Co-champions declared at National Spelling Bee after two spellers run through word list
This time, they out-spelled the spelling bee. For the first time since 1962, two students were declared co-champions of the Scripps National Spelling Bee after they exhausted the official word list before either could prevail.
At the end of a grueling 21-round final, the golden trophy was hoisted by 14-year-old Sriram Hathwar, competing in his fifth national bee, and 13-year-old Ansun Sujoe, making his second trip to the nation’s biggest spell-off.
“The competition was against the dictionary, not each other,” said a weary-but-wired Sriram, of Painted Post, N.Y., who had made the finals in two previous national bees and had declared his determination to win this one. He had to beat his brother in a regional bee to advance to annual championship at Gaylord National Resort and Convention Center in Prince George’s County.
“First, I want to rest,” said Ansun, a guitar, piano and bassoon player from Fort Worth.

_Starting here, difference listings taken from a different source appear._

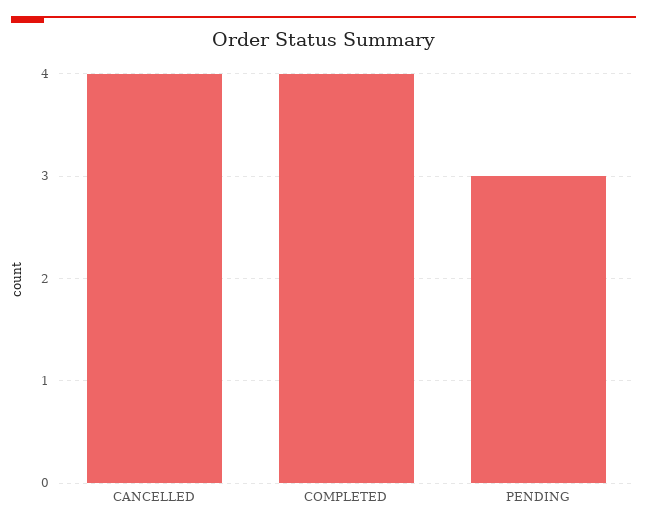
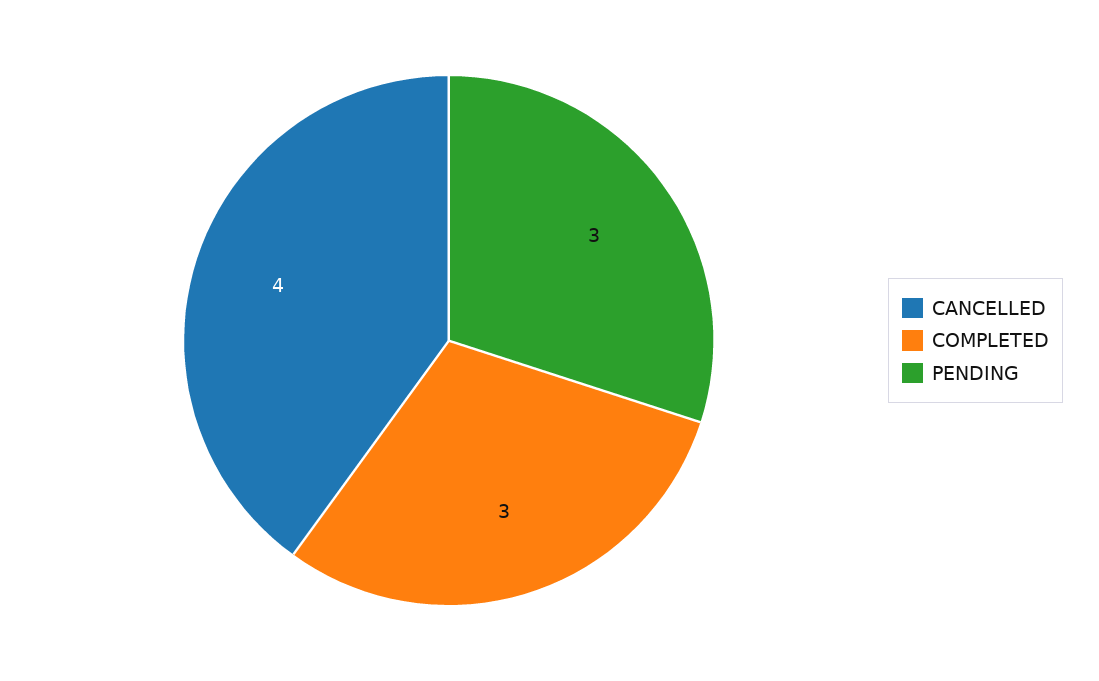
  {
    "CANCELLED": 4,
-   "COMPLETED": 4,
+   "COMPLETED": 3,
    "PENDING": 3
  }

The teens were the last two standing after a three-day competition that started with 281 spellers and a final round, broadcast live on ESPN, that began with just 12. Their shared victory came only after both stumbled in the evening’s 16th round. Sriram missed on “corpsbruder,” but he got a reprieve when Ansun flubbed his word, “antigropelos,” and the bee went into extra innings.
“If he missed his word, I knew I would come back,” Sriram said. “But I didn’t want him to miss it. He’s a really good speller.”
In the late 1990s, after some marathon spell-offs, the bee implemented rules that gave both spellers the win if they exhausted a special 25-word championship list that is brought out when the field is down to the final two.
“It’s a scenario we’ve been contemplating for 15 years but never had to implement before now,” said Paige Kimble, the bee’s executive director.
After several more rounds of perfect spelling, pronouncer Jacques Bailly said, “Ansun, if you spell this next word correctly, we will declare you and Sriram co-champions.”
The word was “feuilleton,” part of a European newspaper.
Nearly out of time — having asked for definition, part of speech and multiple repetitions — Ansun said, “Whatever.”
And then he nailed it. F-E-U-I-L-L-E-T-O-N.
Five of the finalists fell early. One was Tajaun Gibbison, an owlish 13-year-old from Jamaica who offered a winning, “Thank you, sir,” after receiving each word. He missed on “chartula.” Another was Kate Miller, 14, of Abilene, Tex., who got a big response every time she air-typed her words as she spelled them.
As the finalists walked off, each got a standing ovation from the other spellers.
The darling of the bee was 15-year-old Jacob Williamson of Cape Coral, Fla. He won the crowd over with the unbridled, arm-pumping screams of joy every time he nailed a word. When he made the final round, he pounded the stage floor.
His father, Daniel Williamson, a letter carrier, said Jacob tends to give full vent to his happiness. The home-schooled math whiz, who learned to read at 4, will raise a ruckus, for example, when he scores a good coin on eBay for his collection.
“He’s a free-range chicken, my friend,” said Williamson, looking over at his son. “People love him for his honesty and his joy of life.”
But Jacob, who made it through “rhadamanthine” and “carcharodont,” fell to “kabarogoya.”
“I know it. I know it,” he shouted with joy.But he didn’t. “What!?” he cried in disbelief when the bell ended his run. The crowd roared, “Noooo!” and rose to its feet.
Sriram’s mother, Roopa Hathwar, who is a doctor like his father, said her son studied more” after coming up just short of the trophy last year. It was his third time making the final round.
“He really increased his efforts,” she said. “He studied the dictionary more often and went over the words over and over.”
Thursday marked the most intense day of competition since spellers began gathering over the weekend. The welcome picnic, the autograph collecting and the messing with the free tablet they each got from Microsoft gave way to the contest’s hardest words and the unforgiving rhythm of live television. As the commercial breaks grew more frequent in prime time, each elicited a subtle ambient groan from the assembled.
“Sure, to a certain degree they want the competition to go on, and it s kind of agonizing to wait. But they do want their friends to see them on TV,” said Blake Gidden, a former national winner who was doing duty as a judge Thursday. Sitting next to the old hotel desk bell, he was the wielder of the dreaded ding.